January 2nd, 2013
in Gary's blogging
Midday Market Commentary For 01-02-2012
By 1 pm the averages were trading in a narrow range and on anemic volume. This interesting because the ma and pop cash crowd left the market 2 years ago basically leaving the large institutions and major investors. So it appears that everyone who is left went all in today using their cash reserves. These isn't any new investors today so what is going to happen over the next week or so? The markets may just continue to sail along sideways like we have seen recently or watch a waterfall when the first bad piece of news comes along.
Personally, I do not see the cash crowd jumping into this market as we wait for the climax of the US being downgraded.
As read in Zerohedge, “The 'deal' didn't surprise CNBC's Rick Santelli as he notes the administration did the "easy thing" once again. However, he does think the coming battle in 6-8 weeks regarding the debt ceiling will be surprising to many and believes "there has to be an endgame to insanity."
Rick's rightly cynical perspective on the euphoric opening gap today in stocks and bonds (and questioning the veracity of manipulated 'market' prices) appears as frustrating to him as "watching politicians all slap each other on the back while the country slips into a Grecian like formula."
The RRR** was wider than normal this morning and provided a narrow window of opportunity for a quick scalp. As of 10 am the market stopped advancing and any purchases will have to become a swing trade as you go into tomorrow..
However, the continuing trend of narrow trading ranges makes predictions of session movements nearly impossible making trading futile and unprofitable. I would continue to be cautious.
As long as market volume remains light or the trading range is narrow, one can expect successful trading to remain elusive.
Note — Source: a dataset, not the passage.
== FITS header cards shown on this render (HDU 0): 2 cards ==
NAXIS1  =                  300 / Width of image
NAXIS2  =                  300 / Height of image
The RRR** has been wider on volatile sessions lately and is expected to become more so as 2012 ends and 2013 begins, but a lot of guessing remains. Correctly 'guessing', of course, is the tricky part of the successful trading equation. Any trades today will probably end up on the meager side of profitability if you are lucky as most trades have been less than optimal during the past year.
I also have continuing issues with some pundits, writing almost every day, that there are setups for day trading. This may be true enough, but the trading range is so narrow that way too money has to be put on the table just to get back meager gains. Do not fall into the trap of money burning a hole in your pocket, sit tight better days are coming. Watch for increasing volume to signal improved trading.
Swing trading is also at your own risk for all the reasons mentioned above. Because the market is at a crossroads of sorts, I would prefer to sit on my hands as the markets are currently untradable. Guessing where the market is going to be tomorrow or next week, at this time anyway, can be a foolish and costly endeavor.
The DOW at 1:15 is at 13332 up 228 or 1.74%.
The SP500 is at 1415 up 25 or 1.75%.
SPY is at 144.91 up 2.49 or 1.75%.
The $RUT is at 869.17 up 19 or 2.34%.
NASDAQ is at 0389 up 70 or 2.33%.
The longer trend is up, the past months trend is bullish and the current bias is sideways.
WTI oil was up this morning and is currently trading down at 92.96 trading between 93.87 and 91.60 and the bias is negative.
Brent crude was up earlier and is currently trading up at 112.25 trading between 111.18 and 112.90 and the bias is negative.
Gold was up this morning. Currently trading down at 1688.75, trading range is between 1670.70 and 1694.60 with a negative bias.
Dr. Copper is at 3.74 rising from 3.66 earlier.
The US dollar gaped down from 79.86 earlier to 79.65 and is currently trading down at 79.99 after climbing like a skyrocket up and through the gap left from this morning opening creating a new high for the day at 80.03.
Expect the markets to follow this trend down.